SET TASKS:
A – Name every company mentioned in the passage on Apple's modem design.
B – Copy the passage on Apple's modem design between "Apple will design" and "out with Qualcomm.", inclusive, substituting "dispute" for "falling out".

Apple will design its own modems in-house, according to sources that spoke with Reuters. In doing so, the company may hope to leave behind Intel modems in its mobile devices, which Apple has used since a recent falling out with Qualcomm.
According to the sources, the team working on modem design now reports to Johny Srouji, Apple’s senior vice president of hardware technologies. Srouji joined Apple back in 2004 and led development of Apple’s first in-house system-on-a-chip, the A4. He has overseen Apple silicon ever since, including the recent A12 and A12X in the new iPhone and iPad Pro models.
Before this move, Apple’s modem work ultimately fell under Dan Riccio, who ran engineering for iPhones, iPads, and Macs. As Reuters noted, that division was heavily focused on managing the supply chain and working with externally made components. The fact that the team is moving into the group focused on developing in-house components is a strong signal that Apple will not be looking outside its own walls for modems in the future.

DATA LINES:
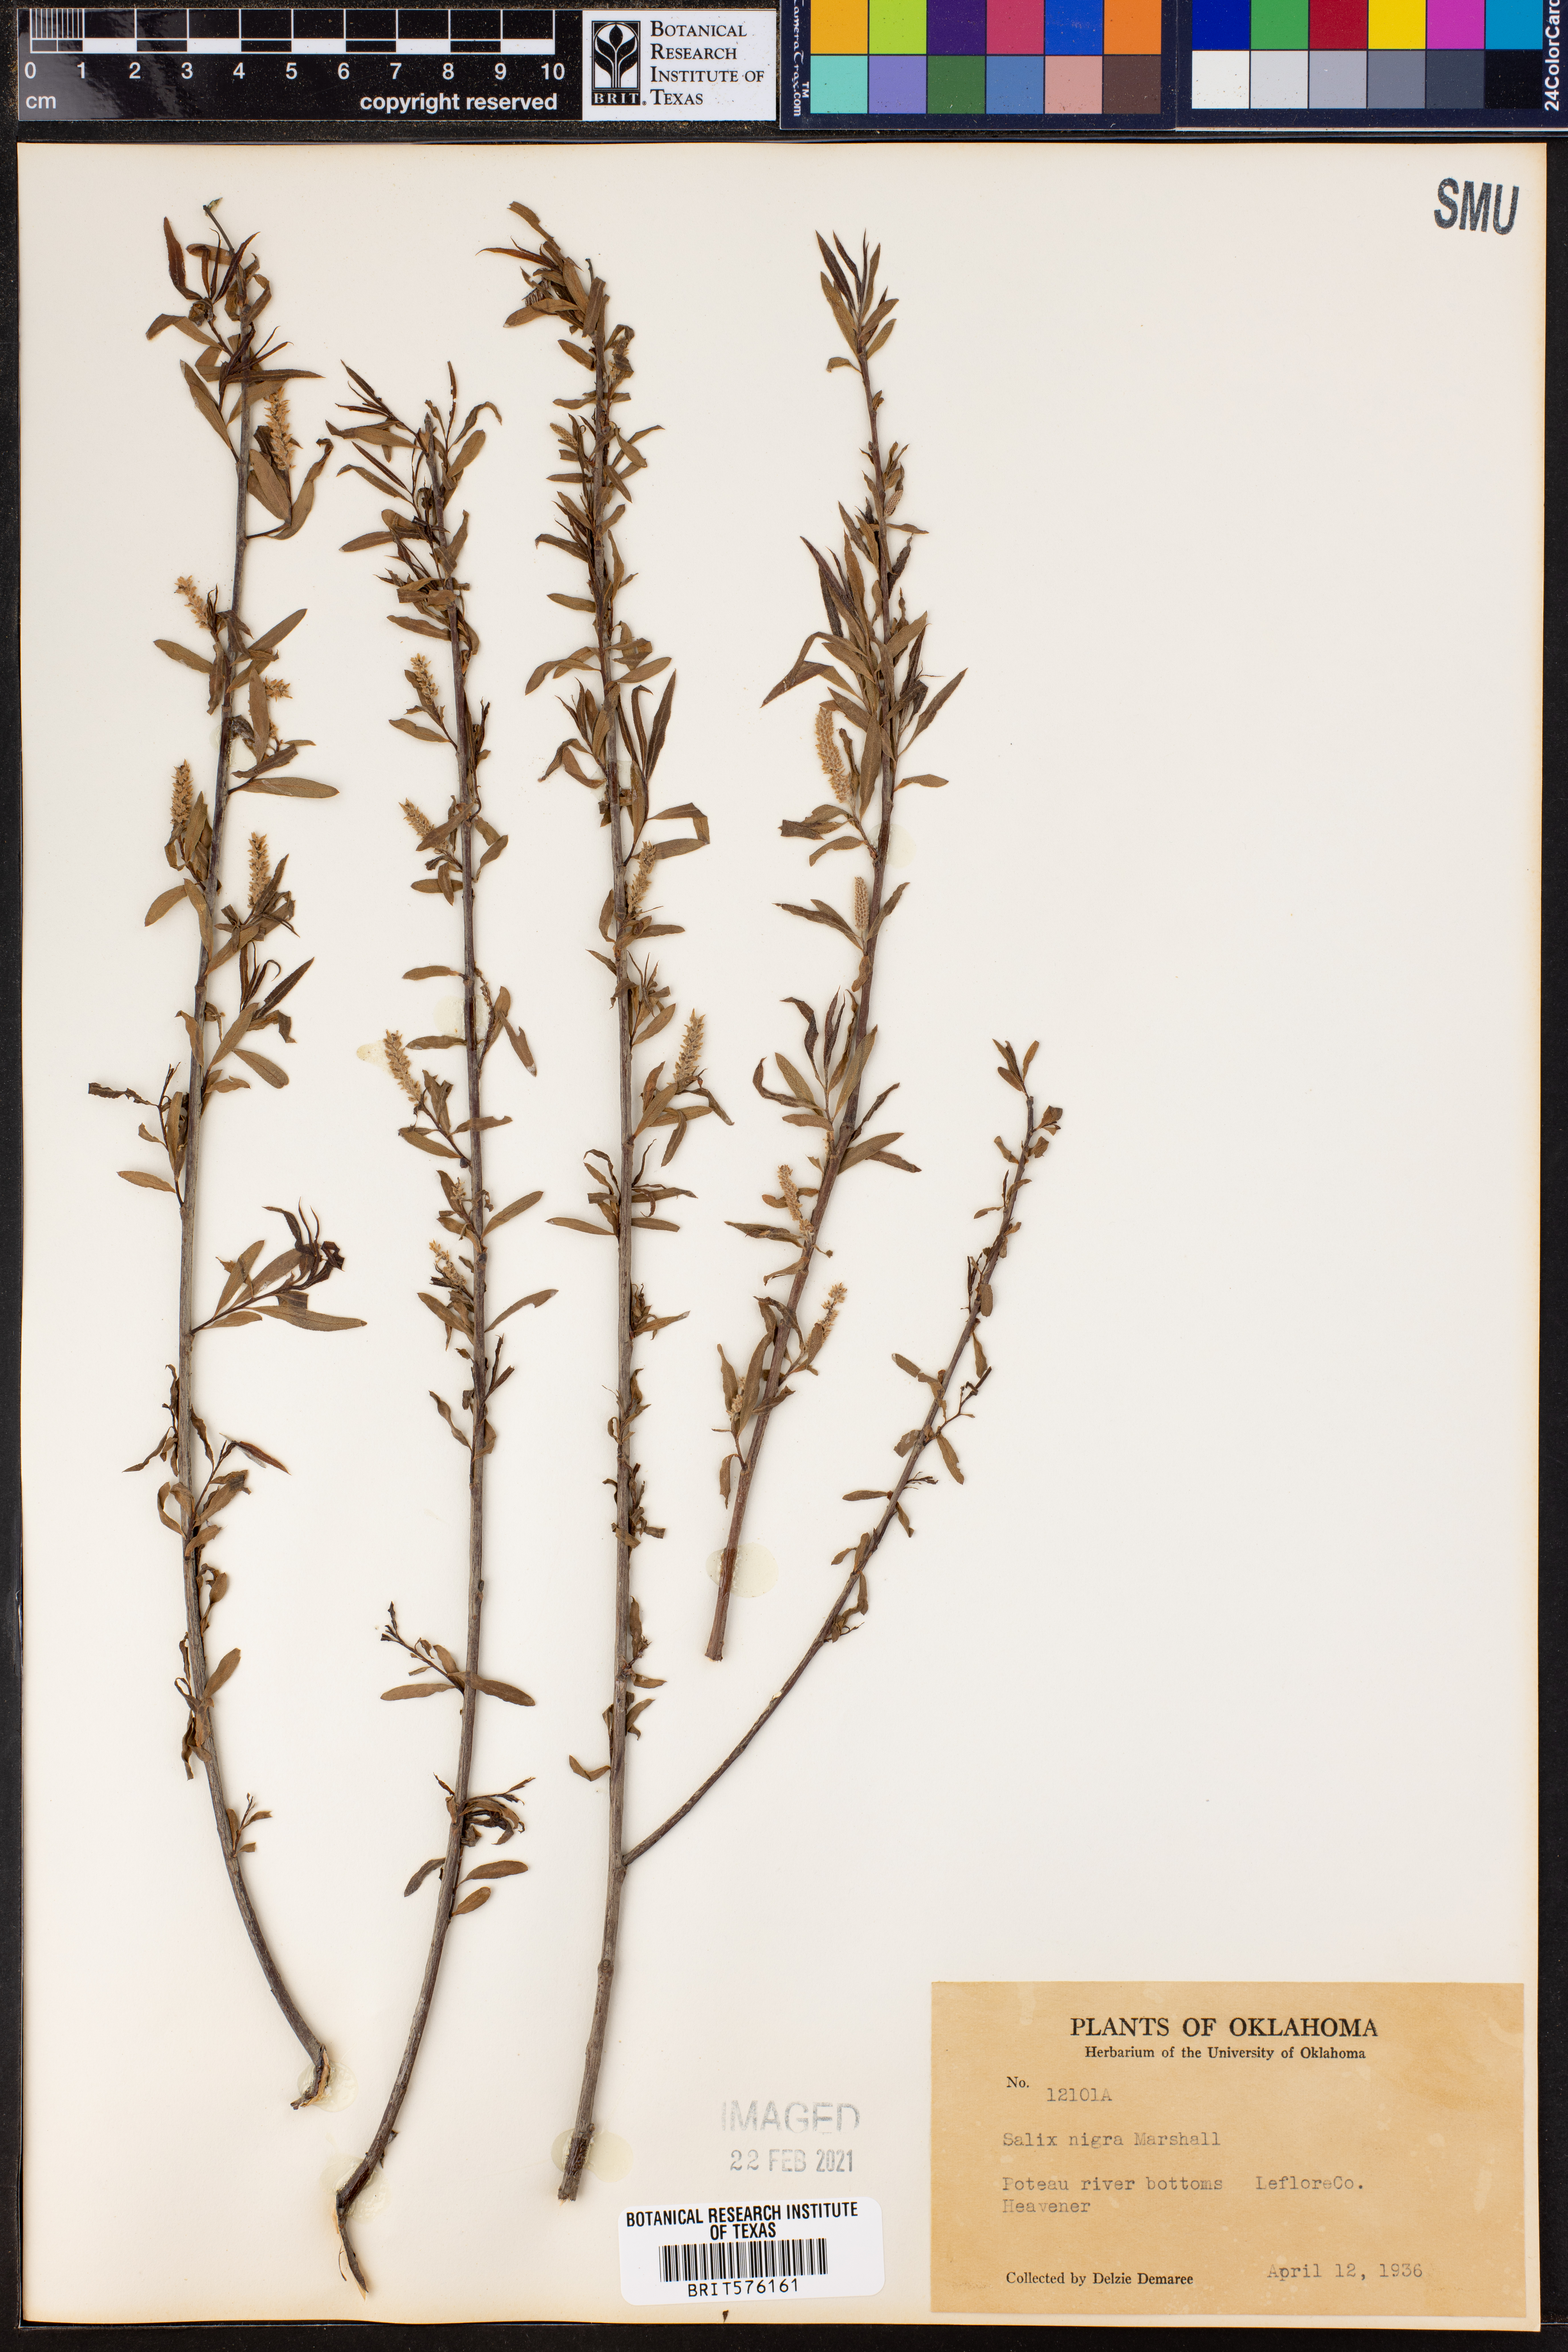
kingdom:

TASK RESPONSES:
A – Apple, Reuters, Intel, Qualcomm

B –
Apple will design its own modems in-house, according to sources that spoke with Reuters. In doing so, the company may hope to leave behind Intel modems in its mobile devices, which Apple has used since a recent dispute with Qualcomm.